Inde

ÉGALITÉ DE TRAITEMENT — A l’occasion des fêtes de Diwali, sous l’égide du karta, les Bajaj revoient ensemble les règles d’organisation de leur famille, et décident du montant des sommes allouées pour les vacances, pour les bijoux des femmes, et pour les dépenses personnelles de chacun. Quelle que soit la taille de l’entreprise gérée, la fonction exercée, où les compétences des membres, les sommes allouées pour leurs dépenses personnelles sont les mêmes, chez les Bajaj comme chez les Mittal. Un Mittal précise « Nous donnons à chacun beaucoup d’espace. Certains d’entre nous travaillent vraiment très dur. D’autres s’amusent. Pourtant, ils gagnent la même chose, parce qu’ils sont de la famille. Nous reconnaissons que les gens sont différents. Cela ne servirait à rien d’essayer de forcer l’unité ». Les répondants insistent, tant chez Bajaj que chez Mittal, sur l’égalité du traitement qui leur échoit et dont ils pensent que c’est l’une des conditions nécessaires pour que la famille se maintienne unie.

STATUT ET FONCTION - Le modèle normatif de la JHF pose simultanément que 1) le groupe prime sur l’individu, 2) le groupe est hiérarchisé selon l’âge et le sexe, 3) tout membre y a des droits individuels inaliénables sur ses propres acquêts. La structure des familles Bajaj et Mittal correspond à ce modèle normatif, à ceci près que les répondants ont peu fait allusion au respect qu’ils doivent à leurs aînés, ce qui pour eux va de soi. Car la famille reste un groupe de statut hiérarchisé, et quel que soit leur âge, les cadets sont subordonnés à leurs aînés. Dans le milieu professionnel règne en revanche une division du travail hiérarchisée selon les compétences fonctionnelles des individus. Les hiérarchies statutaire et fonctionnelle sont foncièrement incompatibles car fondées, l’une sur la primauté du groupe, et l’autre sur celle de l’individu, et elles ont peu de chance de se trouver réconciliées par coïncidence (un aîné a un statut social supérieur sans être nécessairement plus doué que son cadet sur le plan professionnel). Pour que la JHF soit stable, il faut donc maintenir une séparation idéale entre les domaines familiaux et professionnels, mais sans aller jusqu’à les dissocier.
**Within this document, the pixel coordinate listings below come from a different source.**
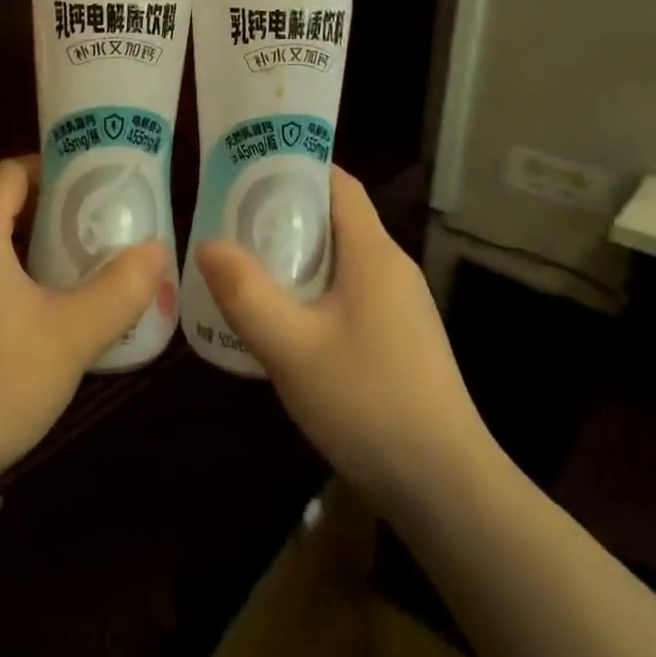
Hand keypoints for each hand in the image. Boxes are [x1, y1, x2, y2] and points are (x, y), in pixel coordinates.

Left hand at [0, 158, 168, 499]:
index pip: (11, 173)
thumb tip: (157, 250)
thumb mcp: (71, 337)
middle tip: (94, 235)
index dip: (53, 168)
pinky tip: (27, 331)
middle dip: (48, 216)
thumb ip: (121, 290)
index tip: (92, 186)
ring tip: (70, 280)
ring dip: (25, 255)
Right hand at [195, 167, 492, 519]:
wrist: (447, 489)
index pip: (338, 183)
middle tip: (233, 221)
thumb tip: (208, 244)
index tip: (247, 171)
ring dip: (298, 255)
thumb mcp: (292, 349)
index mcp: (373, 252)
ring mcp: (402, 304)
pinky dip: (316, 288)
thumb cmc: (368, 403)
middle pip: (337, 218)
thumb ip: (246, 294)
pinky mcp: (402, 337)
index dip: (296, 167)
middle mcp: (392, 267)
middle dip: (285, 213)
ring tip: (249, 266)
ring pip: (343, 258)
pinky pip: (352, 291)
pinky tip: (287, 321)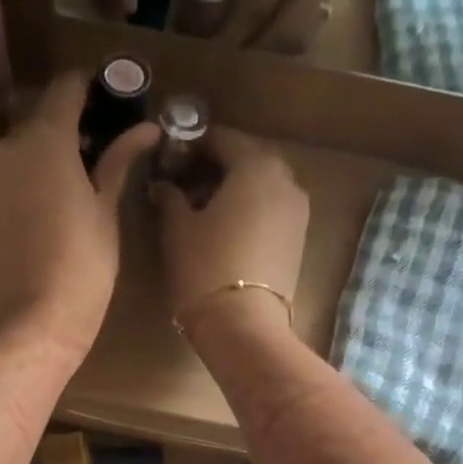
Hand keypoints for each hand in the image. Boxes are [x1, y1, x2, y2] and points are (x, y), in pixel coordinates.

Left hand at [0, 71, 160, 358]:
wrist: (32, 323)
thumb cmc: (84, 266)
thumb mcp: (106, 212)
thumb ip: (118, 162)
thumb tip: (145, 127)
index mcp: (46, 141)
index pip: (64, 89)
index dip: (87, 87)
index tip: (105, 96)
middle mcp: (4, 151)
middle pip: (35, 126)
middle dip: (61, 134)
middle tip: (88, 160)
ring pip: (11, 160)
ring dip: (34, 166)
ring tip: (58, 200)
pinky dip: (12, 196)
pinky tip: (30, 228)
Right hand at [150, 127, 308, 336]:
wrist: (243, 325)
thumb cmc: (204, 267)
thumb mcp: (177, 228)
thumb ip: (170, 197)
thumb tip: (163, 185)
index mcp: (255, 166)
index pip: (222, 139)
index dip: (193, 145)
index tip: (171, 158)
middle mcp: (285, 179)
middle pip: (247, 159)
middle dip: (217, 166)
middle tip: (185, 183)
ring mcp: (298, 211)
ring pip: (263, 185)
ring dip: (235, 188)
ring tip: (203, 209)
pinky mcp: (299, 239)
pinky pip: (272, 209)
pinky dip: (250, 209)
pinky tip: (225, 229)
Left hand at [194, 0, 356, 53]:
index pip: (257, 0)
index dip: (229, 31)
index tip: (205, 51)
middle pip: (286, 32)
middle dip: (253, 52)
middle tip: (223, 62)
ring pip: (304, 35)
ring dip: (273, 54)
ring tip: (243, 58)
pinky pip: (313, 25)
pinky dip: (287, 40)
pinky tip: (265, 43)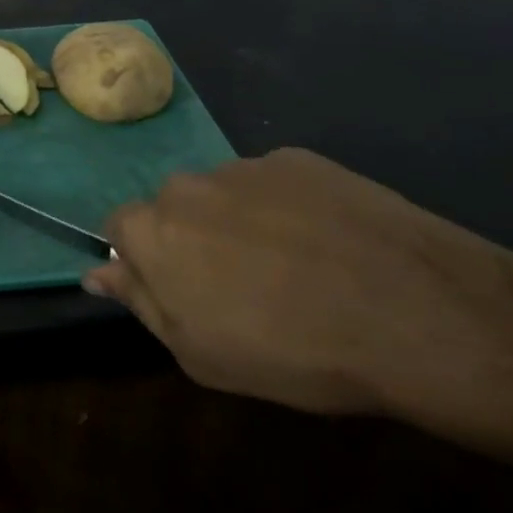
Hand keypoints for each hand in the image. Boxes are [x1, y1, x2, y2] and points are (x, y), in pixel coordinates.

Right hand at [85, 149, 512, 415]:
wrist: (414, 314)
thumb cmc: (292, 351)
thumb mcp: (199, 353)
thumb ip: (141, 303)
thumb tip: (98, 272)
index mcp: (153, 229)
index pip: (119, 228)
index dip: (145, 261)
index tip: (181, 291)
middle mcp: (187, 184)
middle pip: (172, 207)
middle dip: (191, 238)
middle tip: (240, 285)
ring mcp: (244, 166)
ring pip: (223, 194)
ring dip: (238, 222)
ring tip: (296, 267)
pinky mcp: (298, 158)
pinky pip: (273, 184)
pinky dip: (286, 208)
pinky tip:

Ceci est bien entendu difficile, car les membres de la famille sont enclins à projeter dans le domaine familial la hiérarchie qui prévaut dans le domaine professionnel : « Quand les choses commencent à se gâter,… la vie familiale est… une discipline anxiogène dans laquelle chacun est constamment évalué pour ses performances. Des frères travaillent avec des frères en souriant, mais ils s’assurent la présence d’un témoin. A ce stade, ’cruelle est la querelle des frères’, dit Aristote », et inversement dans des familles plus traditionnelles que celles des Bajaj. En fin de compte, l’existence harmonieuse de la JHF d’affaires n’est vraisemblablement possible que si, premièrement, la famille reste absolument plus valorisée que les affaires, et que si, deuxièmement, la hiérarchie statutaire prévaut dans le domaine familial et la hiérarchie fonctionnelle dans le domaine professionnel. Ceci implique ultimement que l’individu se reconnaisse subordonné au groupe familial, comme l’est en principe le karta qui doit agir en priorité pour le bien et dans l’intérêt de la JHF, noblesse oblige.